─── Data for processing
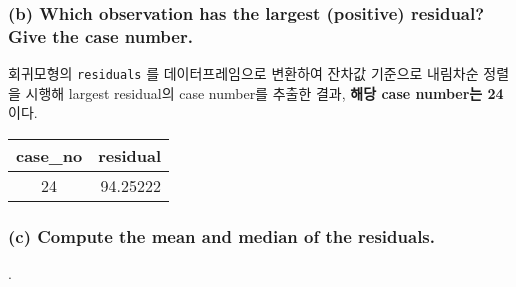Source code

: \documentclass[
]{article}
\newenvironment{Shaded}{\begin{snugshade}}{\end{snugshade}}
\newcommand{\DataTypeTok}[1]{\textcolor[rgb]{0.13,0.29,0.53}{#1}}
\newcommand{\DecValTok}[1]{\textcolor[rgb]{0.00,0.00,0.81}{#1}}
\newcommand{\KeywordTok}[1]{\textcolor[rgb]{0.13,0.29,0.53}{\textbf{#1}}}
\newcommand{\NormalTok}[1]{#1}
\newcommand{\OperatorTok}[1]{\textcolor[rgb]{0.81,0.36,0.00}{\textbf{#1}}}
\newcommand{\StringTok}[1]{\textcolor[rgb]{0.31,0.60,0.02}{#1}}
\begin{document}
\hypertarget{b-which-observation-has-the-largest-positive-residual-give-the-case-number.}{%
\subsubsection{(b) Which observation has the largest (positive)
residual? Give the case
number.}\label{b-which-observation-has-the-largest-positive-residual-give-the-case-number.}}

회귀모형의 \texttt{residuals} 를 데이터프레임으로 변환하여 잔차값
기준으로 내림차순 정렬을 시행해 largest residual의 case number를 추출한
결과, \textbf{해당 case number는 24} 이다.

\begin{Shaded}
\end{Shaded}

\captionsetup[table]{labelformat=empty,skip=1pt}
\begin{longtable}{cr}
\toprule
case\_no & residual \\ 
\midrule
24 & 94.25222 \\ 
\bottomrule
\end{longtable}

\hypertarget{c-compute-the-mean-and-median-of-the-residuals.}{%
\subsubsection{(c) Compute the mean and median of the
residuals.}\label{c-compute-the-mean-and-median-of-the-residuals.}}

.

\begin{Shaded}
\end{Shaded}
\end{document}

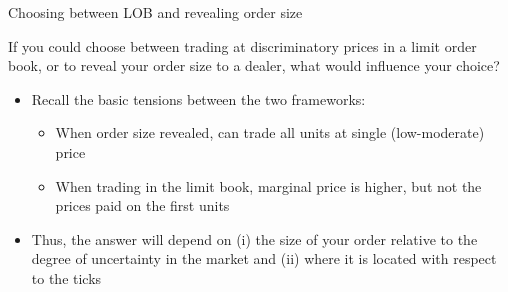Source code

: \documentclass[english,10pt
,aspectratio=169
]{beamer}
\begin{document}
\begin{frame}{Choosing between LOB and revealing order size}
	\begin{exampleblock}{}
		If you could choose between trading at discriminatory prices in a limit order book, or to reveal your order size to a dealer, what would influence your choice?
	\end{exampleblock}
	\begin{itemize}
		\item Recall the basic tensions between the two frameworks: 
		\begin{itemize}
			\item When order size revealed, can trade all units at single (low-moderate) price
			\item When trading in the limit book, marginal price is higher, but not the prices paid on the first units
		\end{itemize}
		\item Thus, the answer will depend on (i) the size of your order relative to the degree of uncertainty in the market and (ii) where it is located with respect to the ticks
	\end{itemize}
\end{frame}
\end{document}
──────
** Aim of the exercise **
Your copy should be the entries retyped exactly, with no images in it.

** Written reply **
Source code

: \documentclass[
]{article}
\newenvironment{Shaded}{\begin{snugshade}}{\end{snugshade}}
\newcommand{\DataTypeTok}[1]{\textcolor[rgb]{0.13,0.29,0.53}{#1}}
\newcommand{\DecValTok}[1]{\textcolor[rgb]{0.00,0.00,0.81}{#1}}
\newcommand{\KeywordTok}[1]{\textcolor[rgb]{0.13,0.29,0.53}{\textbf{#1}}}
\newcommand{\NormalTok}[1]{#1}
\newcommand{\OperatorTok}[1]{\textcolor[rgb]{0.81,0.36,0.00}{\textbf{#1}}}
\newcommand{\StringTok}[1]{\textcolor[rgb]{0.31,0.60,0.02}{#1}}
\begin{document}
\hypertarget{b-which-observation-has-the-largest-positive-residual-give-the-case-number.}{%
\subsubsection{(b) Which observation has the largest (positive)
residual? Give the case
number.}\label{b-which-observation-has-the-largest-positive-residual-give-the-case-number.}}

회귀모형의 \texttt{residuals} 를 데이터프레임으로 변환하여 잔차값
기준으로 내림차순 정렬을 시행해 largest residual의 case number를 추출한
결과, \textbf{해당 case number는 24} 이다.

\begin{Shaded}
\end{Shaded}

\captionsetup[table]{labelformat=empty,skip=1pt}
\begin{longtable}{cr}
\toprule
case\_no & residual \\ 
\midrule
24 & 94.25222 \\ 
\bottomrule
\end{longtable}

\hypertarget{c-compute-the-mean-and-median-of-the-residuals.}{%
\subsubsection{(c) Compute the mean and median of the
residuals.}\label{c-compute-the-mean-and-median-of-the-residuals.}}

.

\begin{Shaded}
\end{Shaded}
\end{document}

Source code

: \documentclass[english,10pt
,aspectratio=169
]{beamer}
\begin{document}
\begin{frame}{Choosing between LOB and revealing order size}
	\begin{exampleblock}{}
		If you could choose between trading at discriminatory prices in a limit order book, or to reveal your order size to a dealer, what would influence your choice?
	\end{exampleblock}
	\begin{itemize}
		\item Recall the basic tensions between the two frameworks: 
		\begin{itemize}
			\item When order size revealed, can trade all units at single (low-moderate) price
			\item When trading in the limit book, marginal price is higher, but not the prices paid on the first units
		\end{itemize}
		\item Thus, the answer will depend on (i) the size of your order relative to the degree of uncertainty in the market and (ii) where it is located with respect to the ticks
	\end{itemize}
\end{frame}
\end{document}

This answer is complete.